#### Excerpted data:
:::

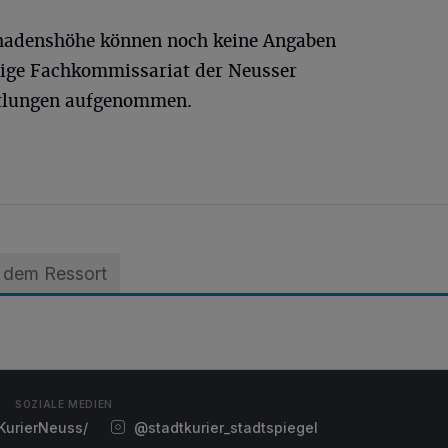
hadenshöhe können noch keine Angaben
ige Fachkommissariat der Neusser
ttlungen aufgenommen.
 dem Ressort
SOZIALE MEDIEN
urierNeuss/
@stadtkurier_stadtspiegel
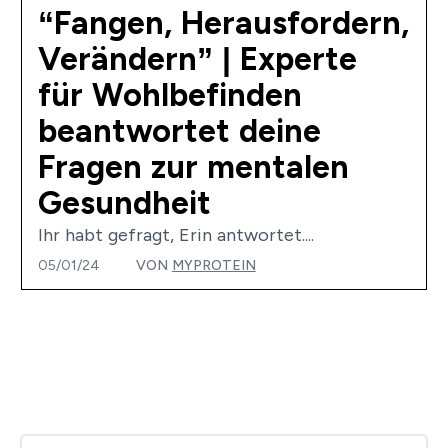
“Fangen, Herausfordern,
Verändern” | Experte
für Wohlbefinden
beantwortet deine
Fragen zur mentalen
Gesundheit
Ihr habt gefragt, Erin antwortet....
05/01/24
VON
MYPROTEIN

:::

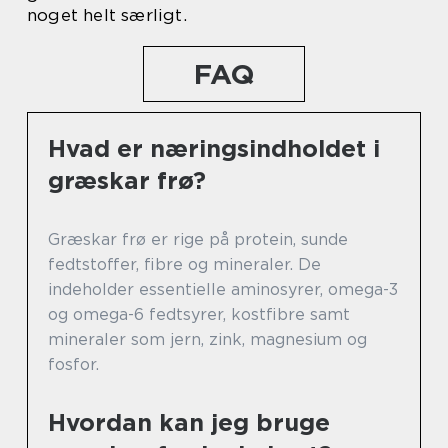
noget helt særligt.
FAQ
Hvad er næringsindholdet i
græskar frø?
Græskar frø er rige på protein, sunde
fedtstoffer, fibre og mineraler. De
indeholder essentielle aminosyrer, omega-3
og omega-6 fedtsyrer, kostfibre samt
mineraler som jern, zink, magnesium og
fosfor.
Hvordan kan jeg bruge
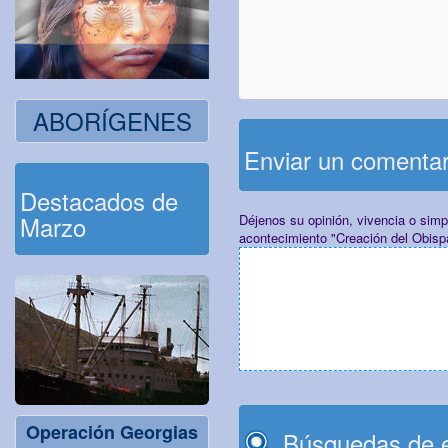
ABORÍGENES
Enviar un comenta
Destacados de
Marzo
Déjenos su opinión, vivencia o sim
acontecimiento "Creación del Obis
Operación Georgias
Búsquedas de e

:::

Lines holding "omega" in the data above: copy each of them.

#### Your response:
indeholder essentielle aminosyrer, omega-3
og omega-6 fedtsyrer, kostfibre samt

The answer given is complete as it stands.